SOURCE DATA

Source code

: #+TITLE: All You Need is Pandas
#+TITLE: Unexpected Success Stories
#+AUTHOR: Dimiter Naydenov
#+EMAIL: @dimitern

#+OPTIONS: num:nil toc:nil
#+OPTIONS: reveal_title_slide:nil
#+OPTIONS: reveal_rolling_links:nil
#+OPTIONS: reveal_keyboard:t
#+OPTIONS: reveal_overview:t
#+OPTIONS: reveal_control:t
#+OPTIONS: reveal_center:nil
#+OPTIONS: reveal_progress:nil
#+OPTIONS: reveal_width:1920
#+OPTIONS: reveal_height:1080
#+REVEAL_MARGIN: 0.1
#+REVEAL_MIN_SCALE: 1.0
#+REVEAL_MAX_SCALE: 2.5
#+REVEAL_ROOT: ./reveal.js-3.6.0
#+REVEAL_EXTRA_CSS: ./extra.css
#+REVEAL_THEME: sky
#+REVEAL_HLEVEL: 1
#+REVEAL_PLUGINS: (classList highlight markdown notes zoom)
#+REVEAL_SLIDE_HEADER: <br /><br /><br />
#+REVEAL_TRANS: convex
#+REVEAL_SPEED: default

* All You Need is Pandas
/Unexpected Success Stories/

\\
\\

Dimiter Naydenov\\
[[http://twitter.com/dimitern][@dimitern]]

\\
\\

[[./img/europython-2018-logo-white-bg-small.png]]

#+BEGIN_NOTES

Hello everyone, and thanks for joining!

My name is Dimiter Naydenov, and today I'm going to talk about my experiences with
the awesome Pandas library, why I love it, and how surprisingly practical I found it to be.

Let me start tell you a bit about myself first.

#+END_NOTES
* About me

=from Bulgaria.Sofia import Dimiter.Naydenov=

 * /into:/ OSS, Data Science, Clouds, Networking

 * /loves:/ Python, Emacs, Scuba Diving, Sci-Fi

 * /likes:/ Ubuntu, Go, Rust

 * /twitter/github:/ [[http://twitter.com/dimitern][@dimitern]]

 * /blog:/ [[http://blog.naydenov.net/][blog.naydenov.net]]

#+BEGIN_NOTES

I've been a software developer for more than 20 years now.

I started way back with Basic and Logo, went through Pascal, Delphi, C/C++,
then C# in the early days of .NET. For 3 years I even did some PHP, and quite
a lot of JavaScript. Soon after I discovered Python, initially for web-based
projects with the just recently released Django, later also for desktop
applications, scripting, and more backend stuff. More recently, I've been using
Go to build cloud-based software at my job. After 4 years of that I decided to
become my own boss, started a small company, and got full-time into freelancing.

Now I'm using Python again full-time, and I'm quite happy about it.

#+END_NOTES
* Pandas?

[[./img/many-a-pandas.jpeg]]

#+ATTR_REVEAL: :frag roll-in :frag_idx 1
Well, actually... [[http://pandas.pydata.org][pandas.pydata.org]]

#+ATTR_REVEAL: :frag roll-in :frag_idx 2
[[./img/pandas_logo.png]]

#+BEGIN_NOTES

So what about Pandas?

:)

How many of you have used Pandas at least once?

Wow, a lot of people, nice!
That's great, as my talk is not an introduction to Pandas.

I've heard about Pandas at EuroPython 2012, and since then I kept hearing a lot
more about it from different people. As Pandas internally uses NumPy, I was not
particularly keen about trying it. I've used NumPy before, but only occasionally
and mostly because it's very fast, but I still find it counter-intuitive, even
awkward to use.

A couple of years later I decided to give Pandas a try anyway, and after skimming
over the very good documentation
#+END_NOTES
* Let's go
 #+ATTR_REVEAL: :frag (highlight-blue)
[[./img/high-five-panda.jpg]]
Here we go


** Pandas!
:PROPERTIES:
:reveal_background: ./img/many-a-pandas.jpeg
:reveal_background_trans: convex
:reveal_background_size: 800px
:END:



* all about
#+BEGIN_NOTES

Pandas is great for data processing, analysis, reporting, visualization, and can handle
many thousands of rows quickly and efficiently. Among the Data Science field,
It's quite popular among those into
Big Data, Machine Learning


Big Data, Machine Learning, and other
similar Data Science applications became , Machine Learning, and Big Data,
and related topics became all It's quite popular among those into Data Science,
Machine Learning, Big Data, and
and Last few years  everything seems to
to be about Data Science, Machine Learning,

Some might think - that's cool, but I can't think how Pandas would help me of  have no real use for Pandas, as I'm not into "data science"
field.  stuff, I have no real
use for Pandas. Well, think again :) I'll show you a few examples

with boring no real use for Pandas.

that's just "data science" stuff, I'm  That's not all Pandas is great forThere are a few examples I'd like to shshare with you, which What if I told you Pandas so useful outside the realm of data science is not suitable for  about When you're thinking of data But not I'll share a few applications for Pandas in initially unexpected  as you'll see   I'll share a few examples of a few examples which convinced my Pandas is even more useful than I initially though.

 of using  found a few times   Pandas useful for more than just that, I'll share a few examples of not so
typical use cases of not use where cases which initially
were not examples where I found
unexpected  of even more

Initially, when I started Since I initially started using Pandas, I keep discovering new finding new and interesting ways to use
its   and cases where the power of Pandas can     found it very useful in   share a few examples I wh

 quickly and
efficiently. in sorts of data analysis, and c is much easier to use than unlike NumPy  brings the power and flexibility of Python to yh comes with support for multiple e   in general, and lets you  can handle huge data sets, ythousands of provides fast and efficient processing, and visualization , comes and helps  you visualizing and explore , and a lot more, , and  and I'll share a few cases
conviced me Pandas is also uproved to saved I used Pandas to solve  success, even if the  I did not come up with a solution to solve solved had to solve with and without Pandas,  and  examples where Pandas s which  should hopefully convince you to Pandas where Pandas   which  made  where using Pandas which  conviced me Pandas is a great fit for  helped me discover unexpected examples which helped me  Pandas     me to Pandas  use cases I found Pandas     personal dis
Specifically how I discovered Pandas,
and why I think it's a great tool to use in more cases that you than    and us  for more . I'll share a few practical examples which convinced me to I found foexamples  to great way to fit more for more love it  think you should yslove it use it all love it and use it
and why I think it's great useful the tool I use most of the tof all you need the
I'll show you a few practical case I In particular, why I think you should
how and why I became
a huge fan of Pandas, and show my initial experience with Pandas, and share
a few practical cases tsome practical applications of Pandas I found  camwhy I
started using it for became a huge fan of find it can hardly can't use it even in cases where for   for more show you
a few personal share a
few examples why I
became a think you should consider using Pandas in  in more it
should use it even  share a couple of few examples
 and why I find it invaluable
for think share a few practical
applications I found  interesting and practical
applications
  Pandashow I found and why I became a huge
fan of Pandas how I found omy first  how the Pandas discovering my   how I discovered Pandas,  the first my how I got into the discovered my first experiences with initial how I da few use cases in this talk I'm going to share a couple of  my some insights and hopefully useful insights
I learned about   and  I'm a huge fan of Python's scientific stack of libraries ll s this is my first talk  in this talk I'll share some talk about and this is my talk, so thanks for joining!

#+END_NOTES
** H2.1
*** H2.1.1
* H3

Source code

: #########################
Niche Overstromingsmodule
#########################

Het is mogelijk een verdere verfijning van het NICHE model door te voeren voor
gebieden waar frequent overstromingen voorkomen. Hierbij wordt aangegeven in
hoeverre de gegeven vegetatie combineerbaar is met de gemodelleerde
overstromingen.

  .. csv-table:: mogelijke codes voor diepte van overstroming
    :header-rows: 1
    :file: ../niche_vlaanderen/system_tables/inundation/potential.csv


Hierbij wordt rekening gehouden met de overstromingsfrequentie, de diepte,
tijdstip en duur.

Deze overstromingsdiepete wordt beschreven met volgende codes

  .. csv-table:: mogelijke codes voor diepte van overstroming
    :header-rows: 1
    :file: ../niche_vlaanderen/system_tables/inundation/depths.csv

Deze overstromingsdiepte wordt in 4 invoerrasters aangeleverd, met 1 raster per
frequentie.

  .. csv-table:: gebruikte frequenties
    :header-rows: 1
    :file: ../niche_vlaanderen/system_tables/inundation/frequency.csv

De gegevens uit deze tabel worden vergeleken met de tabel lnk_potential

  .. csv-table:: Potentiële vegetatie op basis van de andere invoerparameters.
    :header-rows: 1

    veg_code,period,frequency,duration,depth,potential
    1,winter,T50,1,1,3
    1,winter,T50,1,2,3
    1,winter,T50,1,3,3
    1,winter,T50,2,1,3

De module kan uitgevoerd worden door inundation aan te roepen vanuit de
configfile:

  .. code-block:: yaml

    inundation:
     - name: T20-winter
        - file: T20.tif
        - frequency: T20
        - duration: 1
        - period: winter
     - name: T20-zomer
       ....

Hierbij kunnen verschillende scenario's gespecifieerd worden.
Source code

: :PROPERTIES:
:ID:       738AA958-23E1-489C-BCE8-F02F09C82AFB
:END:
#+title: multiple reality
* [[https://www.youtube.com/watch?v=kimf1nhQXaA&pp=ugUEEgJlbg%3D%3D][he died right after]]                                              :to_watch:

YOUR OBJECTIVE
Each line that mentions the string "couple" must be copied from the listing.

WRITTEN ANSWER
A couple of years later I decided to give Pandas a try anyway, and after skimming
should use it even  share a couple of few examples
fan of Pandas how I found omy first  how the Pandas discovering my   how I discovered Pandas,  the first my how I got into the discovered my first experiences with initial how I da few use cases in this talk I'm going to share a couple of  my some insights and hopefully useful insights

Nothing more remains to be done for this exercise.